Second Lien Notes due 2023
As of June 30, 2019, we had $688.5 million in outstanding principal amount of our 8.500% senior secured second lien notes due 2023. See Note 4 to our condensed financial statements for further details regarding the Second Lien Notes.
Effects of Inflation and Pricing
The oil and natural gas industry is very cyclical and the demand for goods and services of oil field companies, suppliers and others associated with the industry put extreme pressure on the economic stability and pricing structure within the industry. Typically, as prices for oil and natural gas increase, so do all associated costs. Conversely, in a period of declining prices, associated cost declines are likely to lag and may not adjust downward in proportion. Material changes in prices also impact our current revenue stream, estimates of future reserves, borrowing base calculations of bank loans, impairment assessments of oil and natural gas properties, and values of properties in purchase and sale transactions. Material changes in prices can impact the value of oil and natural gas companies and their ability to raise capital, borrow money and retain personnel. While we do not currently expect business costs to materially increase, higher prices for oil and natural gas could result in increases in the costs of materials, services and personnel.

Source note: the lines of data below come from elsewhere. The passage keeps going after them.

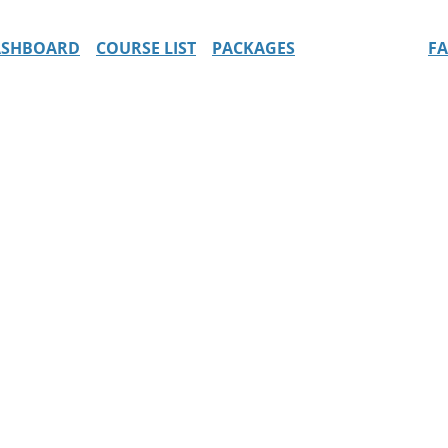
ASHBOARD
COURSE LIST
PACKAGES
F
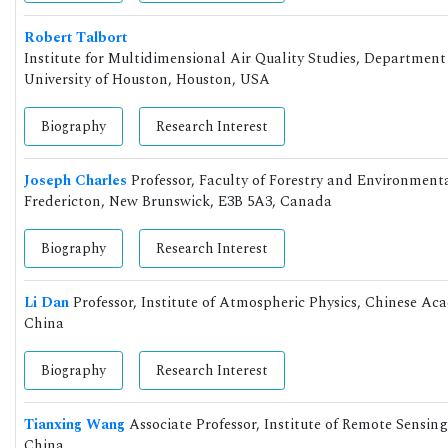
Robert Talbort
Institute for Multidimensional Air Quality Studies, Departmen
University of Houston, Houston, USA
Biography
Research Interest
Joseph Charles
Professor, Faculty of Forestry and Environme
Fredericton, New Brunswick, E3B 5A3, Canada
Biography
Research Interest
Li Dan
Professor, Institute of Atmospheric Physics, Chinese Ac
China
Biography
Research Interest
Tianxing Wang
Associate Professor, Institute of Remote Sensin
China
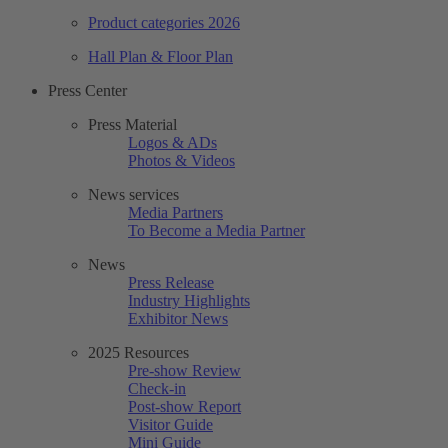
Product categories 2026
Hall Plan & Floor Plan
Press Center
Press Material
Logos & ADs
Photos & Videos
News services
Media Partners
To Become a Media Partner
News
Press Release
Industry Highlights
Exhibitor News
2025 Resources
Pre-show Review
Check-in
Post-show Report
Visitor Guide
Mini Guide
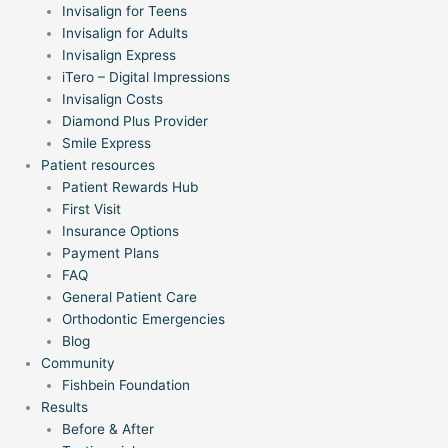
Invisalign for Teens
Invisalign for Adults
Invisalign Express
iTero – Digital Impressions
Invisalign Costs
Diamond Plus Provider
Smile Express
Patient resources
Patient Rewards Hub
First Visit
Insurance Options
Payment Plans
FAQ
General Patient Care
Orthodontic Emergencies
Blog
Community
Fishbein Foundation
Results
Before & After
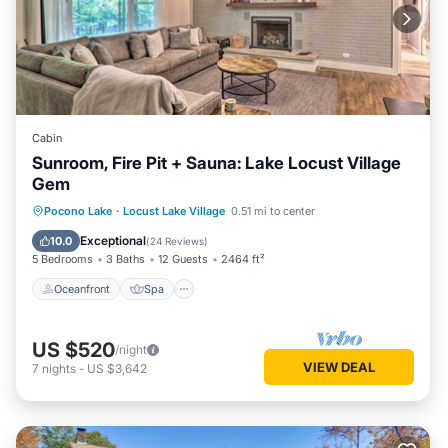
Cabin
Sunroom, Fire Pit + Sauna: Lake Locust Village
Gem
Oceanfront
Spa
Ocean View
Pocono Lake
·
Locust Lake Village
0.51 mi to center
Balcony/Terrace
Exceptional
10.0
(
24 Reviews
)
5 Bedrooms
3 Baths
12 Guests
2464 ft²
Oceanfront
Spa
US $520
/night
VIEW DEAL
7
nights
-
US $3,642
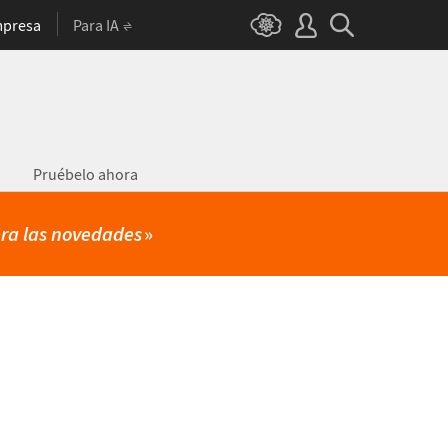
presa
Para IA
Pruébelo ahora
ra las novedades
»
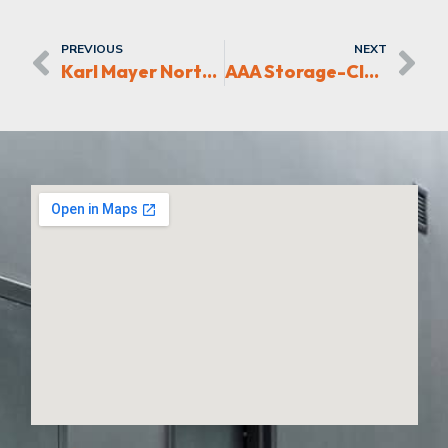
PREVIOUS
NEXT
Karl Mayer North America Greensboro Expansion
AAA Storage-Clemmons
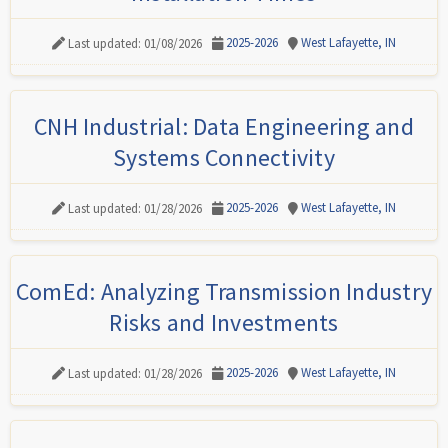
2025-2026
West Lafayette, IN
Last updated: 01/08/2026
CNH Industrial: Data Engineering and
Systems Connectivity
2025-2026
West Lafayette, IN
Last updated: 01/28/2026
ComEd: Analyzing Transmission Industry
Risks and Investments
2025-2026
West Lafayette, IN
Last updated: 01/28/2026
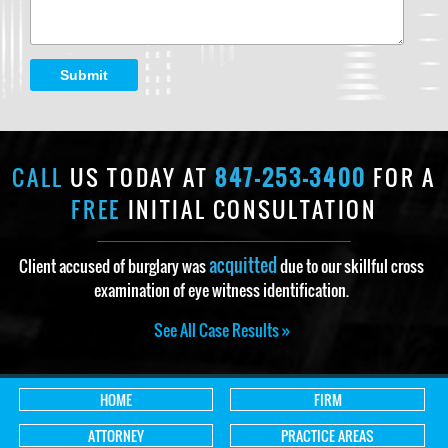
Submit
CALL
US TODAY AT
847-253-3400
FOR A
FREE
INITIAL CONSULTATION
acquitted
Client accused of burglary was
due to our skillful cross
examination of eye witness identification.
See All Case Results »
HOME
FIRM
ATTORNEY
PRACTICE AREAS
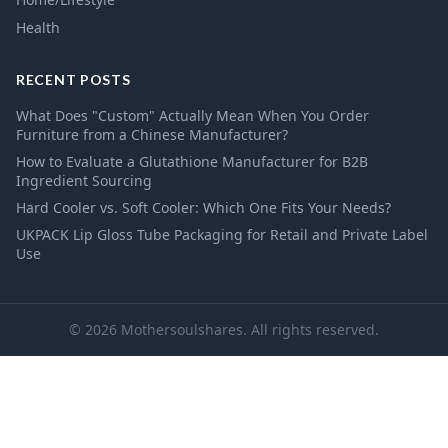
Health
RECENT POSTS
What Does "Custom" Actually Mean When You Order
Furniture from a Chinese Manufacturer?
How to Evaluate a Glutathione Manufacturer for B2B
Ingredient Sourcing
Hard Cooler vs. Soft Cooler: Which One Fits Your Needs?
UKPACK Lip Gloss Tube Packaging for Retail and Private Label
Use
© 2026 Mothersoulshares. All rights reserved.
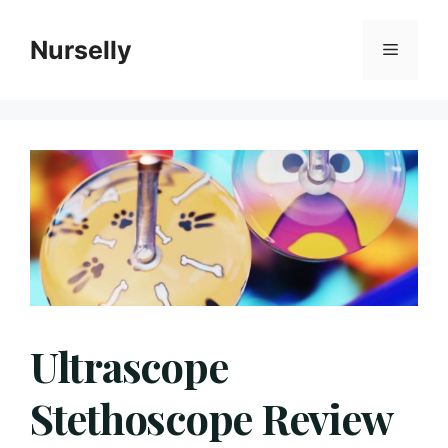
Skip
to
Nurselly
Menu
content
Ultrascope
Stethoscope Review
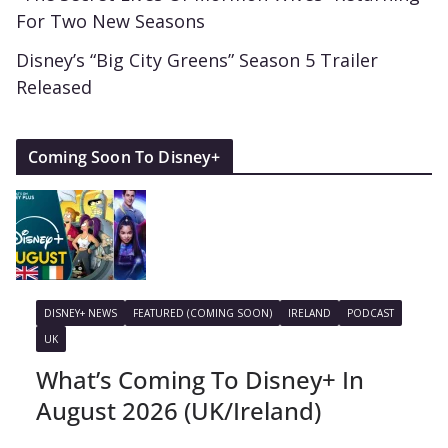
For Two New Seasons
Disney’s “Big City Greens” Season 5 Trailer
Released
Coming Soon To Disney+
DISNEY+ NEWS
FEATURED (COMING SOON)
IRELAND
PODCAST
UK
What’s Coming To Disney+ In
August 2026 (UK/Ireland)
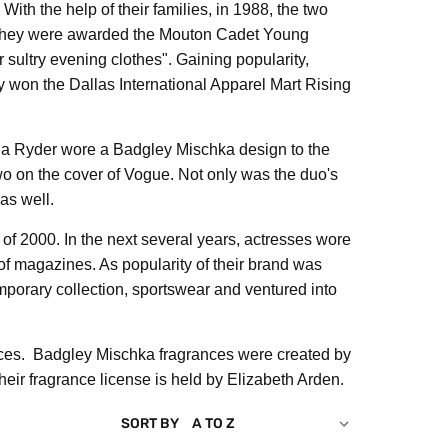
ith the help of their families, in 1988, the two
9, they were awarded the Mouton Cadet Young
ultry evening clothes". Gaining popularity,
 won the Dallas International Apparel Mart Rising
ona Ryder wore a Badgley Mischka design to the
o on the cover of Vogue. Not only was the duo's
as well.
f 2000. In the next several years, actresses wore
f magazines. As popularity of their brand was
porary collection, sportswear and ventured into
nces. Badgley Mischka fragrances were created by
ir fragrance license is held by Elizabeth Arden.
SORT BY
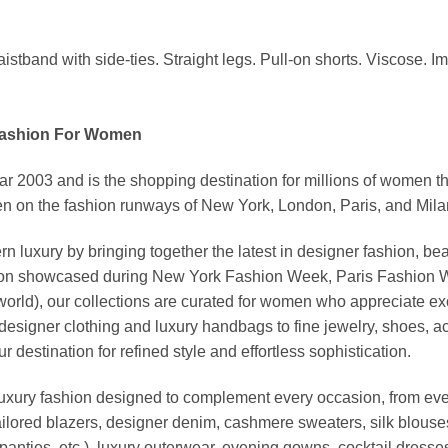
stband with side-ties. Straight legs. Pull-on shorts. Viscose. I
Fashion For Women
03 and is the shopping destination for millions of women that l
 on the fashion runways of New York, London, Paris, and Milan (
xury by bringing together the latest in designer fashion, bea
vation showcased during New York Fashion Week, Paris Fashion
world), our collections are curated for women who appreciate ex
esigner clothing and luxury handbags to fine jewelry, shoes, a
stination for refined style and effortless sophistication.
luxury fashion designed to complement every occasion, from eve
ailored blazers, designer denim, cashmere sweaters, silk blouses
panties, etc.), luxury outerwear, evening gowns, cocktail dresse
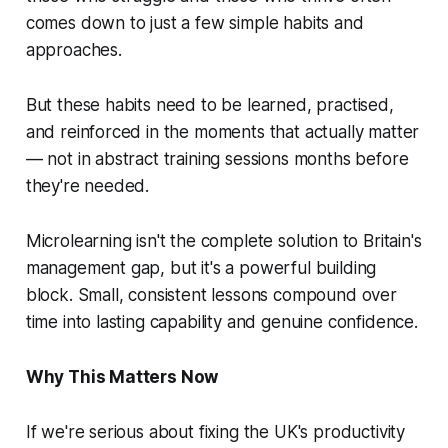
comes down to just a few simple habits and
approaches.
But these habits need to be learned, practised,
and reinforced in the moments that actually matter
— not in abstract training sessions months before
they're needed.
Microlearning isn't the complete solution to Britain's
management gap, but it's a powerful building
block. Small, consistent lessons compound over
time into lasting capability and genuine confidence.
Why This Matters Now
If we're serious about fixing the UK's productivity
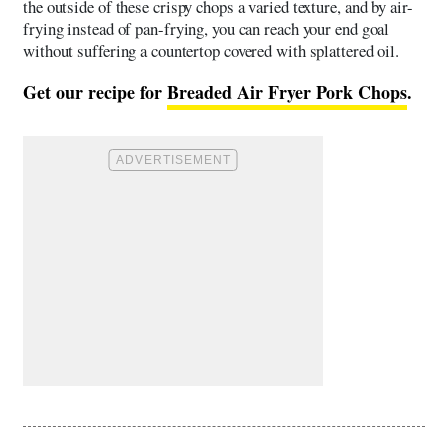
the outside of these crispy chops a varied texture, and by air-
frying instead of pan-frying, you can reach your end goal
without suffering a countertop covered with splattered oil.
Get our recipe for
Breaded Air Fryer Pork Chops
.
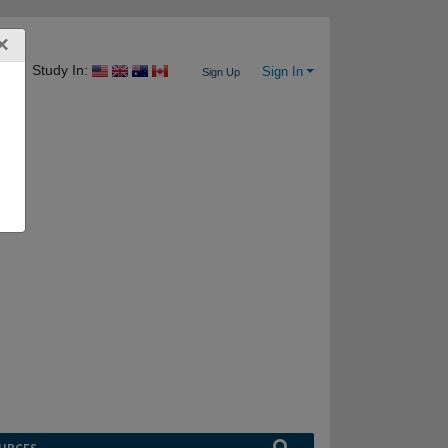
×
Study In:
Sign In
Sign Up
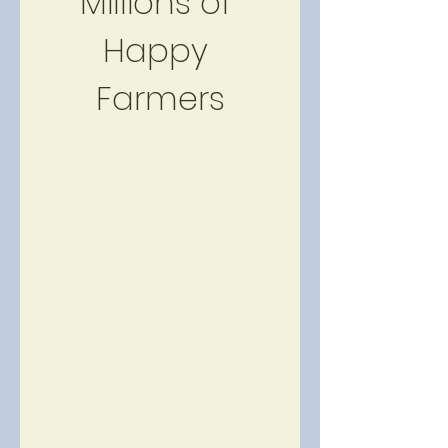
Millions of 
Happy 
Farmers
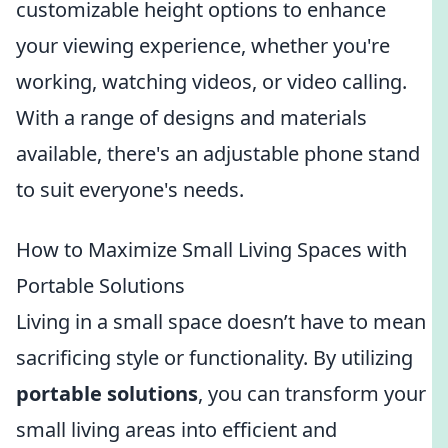
customizable height options to enhance
your viewing experience, whether you're
working, watching videos, or video calling.
With a range of designs and materials
available, there's an adjustable phone stand
to suit everyone's needs.
How to Maximize Small Living Spaces with
Portable Solutions
Living in a small space doesn’t have to mean
sacrificing style or functionality. By utilizing
portable solutions
, you can transform your
small living areas into efficient and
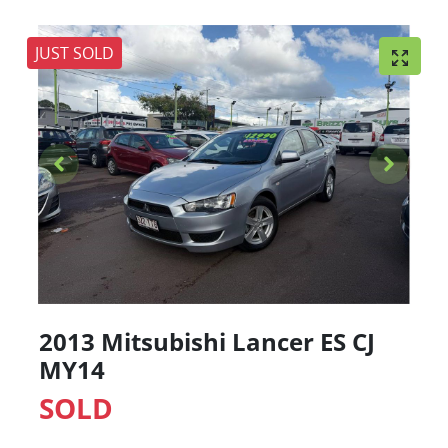
JUST SOLD
2013 Mitsubishi Lancer ES CJ
MY14
SOLD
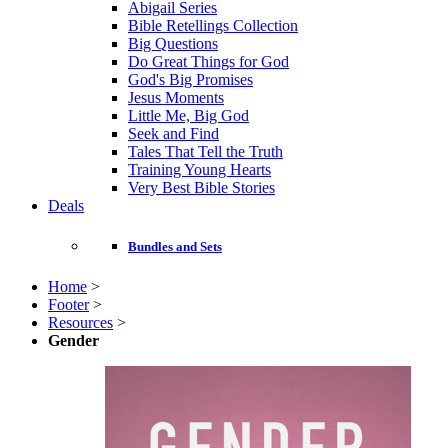
Abigail Series
Bible Retellings Collection
Big Questions
Do Great Things for God
God's Big Promises
Jesus Moments
Little Me, Big God
Seek and Find
Tales That Tell the Truth
Training Young Hearts
Very Best Bible Stories
Deals
Bundles and Sets
Home
>
Footer
>
Resources
>
Gender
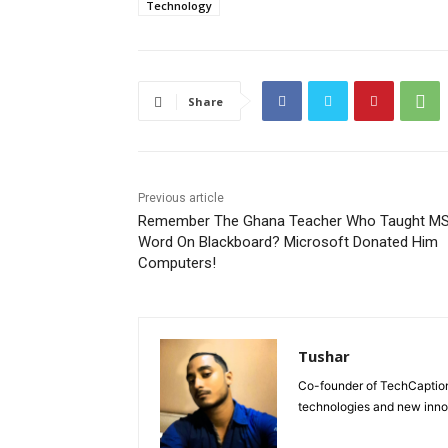
Technology
Share
Previous article
Remember The Ghana Teacher Who Taught M
Word On Blackboard? Microsoft Donated Him
Computers!
Tushar
Co-founder of TechCaption,
technologies and new inno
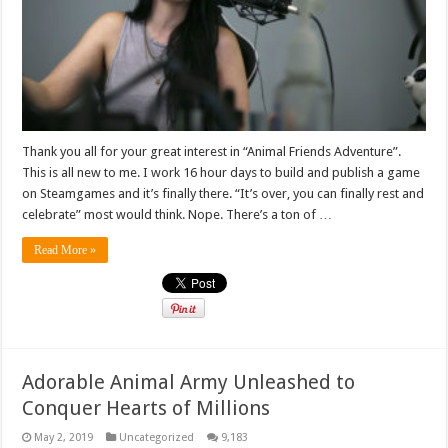
Thank you all for your great interest in “Animal Friends Adventure”.
This is all new to me. I work 16 hour days to build and publish a game
on Steamgames and it’s finally there. “It’s over, you can finally rest and
celebrate” most would think. Nope. There’s a ton of …
Read More »
Adorable Animal Army Unleashed to
Conquer Hearts of Millions
May 2, 2019
Uncategorized
9,183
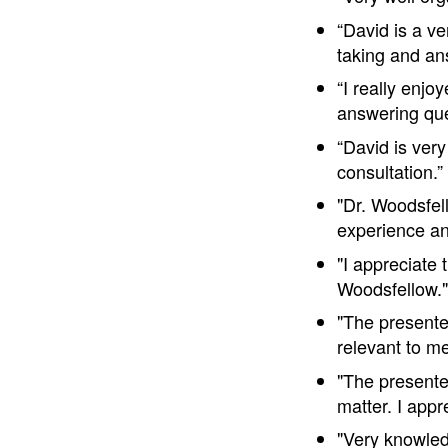
“David is a v
taking and an
“I really enjo
answering que
“David is ver
consultation.
"Dr. Woodsfel
experience an
"I appreciate 
Woodsfellow.
"The presente
relevant to m
"The presente
matter. I app
"Very knowled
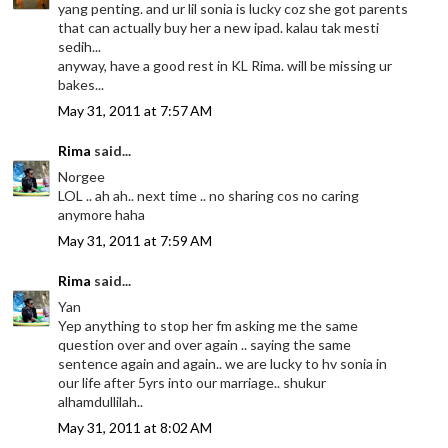
yang penting. and ur lil sonia is lucky coz she got parents
that can actually buy her a new ipad. kalau tak mesti
sedih...
anyway, have a good rest in KL Rima. will be missing ur
bakes...
May 31, 2011 at 7:57 AM
Rima
said...
Norgee
LOL .. ah ah.. next time .. no sharing cos no caring
anymore haha
May 31, 2011 at 7:59 AM
Rima
said...
Yan
Yep anything to stop her fm asking me the same
question over and over again .. saying the same
sentence again and again.. we are lucky to hv sonia in
our life after 5yrs into our marriage.. shukur
alhamdullilah..
May 31, 2011 at 8:02 AM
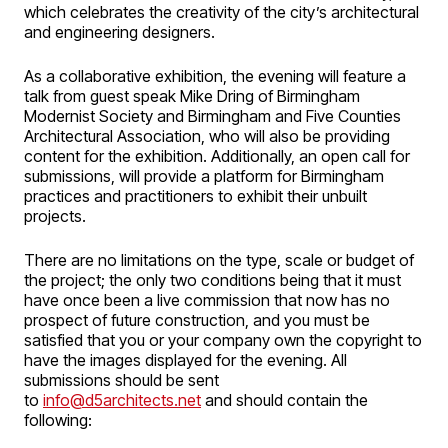
which celebrates the creativity of the city’s architectural
and engineering designers.
As a collaborative exhibition, the evening will feature a
talk from guest speak Mike Dring of Birmingham
Modernist Society and Birmingham and Five Counties
Architectural Association, who will also be providing
content for the exhibition. Additionally, an open call for
submissions, will provide a platform for Birmingham
practices and practitioners to exhibit their unbuilt
projects.
There are no limitations on the type, scale or budget of
the project; the only two conditions being that it must
have once been a live commission that now has no
prospect of future construction, and you must be
satisfied that you or your company own the copyright to
have the images displayed for the evening. All
submissions should be sent
to
info@d5architects.net
and should contain the
following:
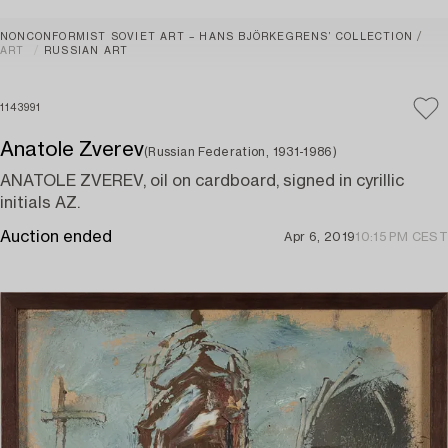
NONCONFORMIST SOVIET ART – HANS BJÖRKEGRENS’ COLLECTION
ART
RUSSIAN ART
1143991
Anatole Zverev
(Russian Federation, 1931-1986)
ANATOLE ZVEREV, oil on cardboard, signed in cyrillic
initials AZ.
Auction ended
Apr 6, 2019
10:15 PM CEST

Contractual Obligations and Commitments
Please see our disclosure of contractual obligations and commitments as of December 31, 2018, included in Part II, Item 7 of our Annual Report on Form 10-K for the fiscal year ended December 31, 2018.
Significant Accounting Policies
Our critical accounting policies involving significant estimates include impairment testing of natural gas and crude oil production properties, asset retirement obligations, revenue recognition, derivative instruments and hedging activity, and income taxes. There were no material changes in our critical accounting policies involving significant estimates from those reported in our Annual Report on Form 10-K for the fiscal year ended December 31, 2018.
A description of our critical accounting policies was provided in Note 2 to our financial statements provided in Part II, Item 8 of our Annual Report on Form 10-K for the fiscal year ended December 31, 2018.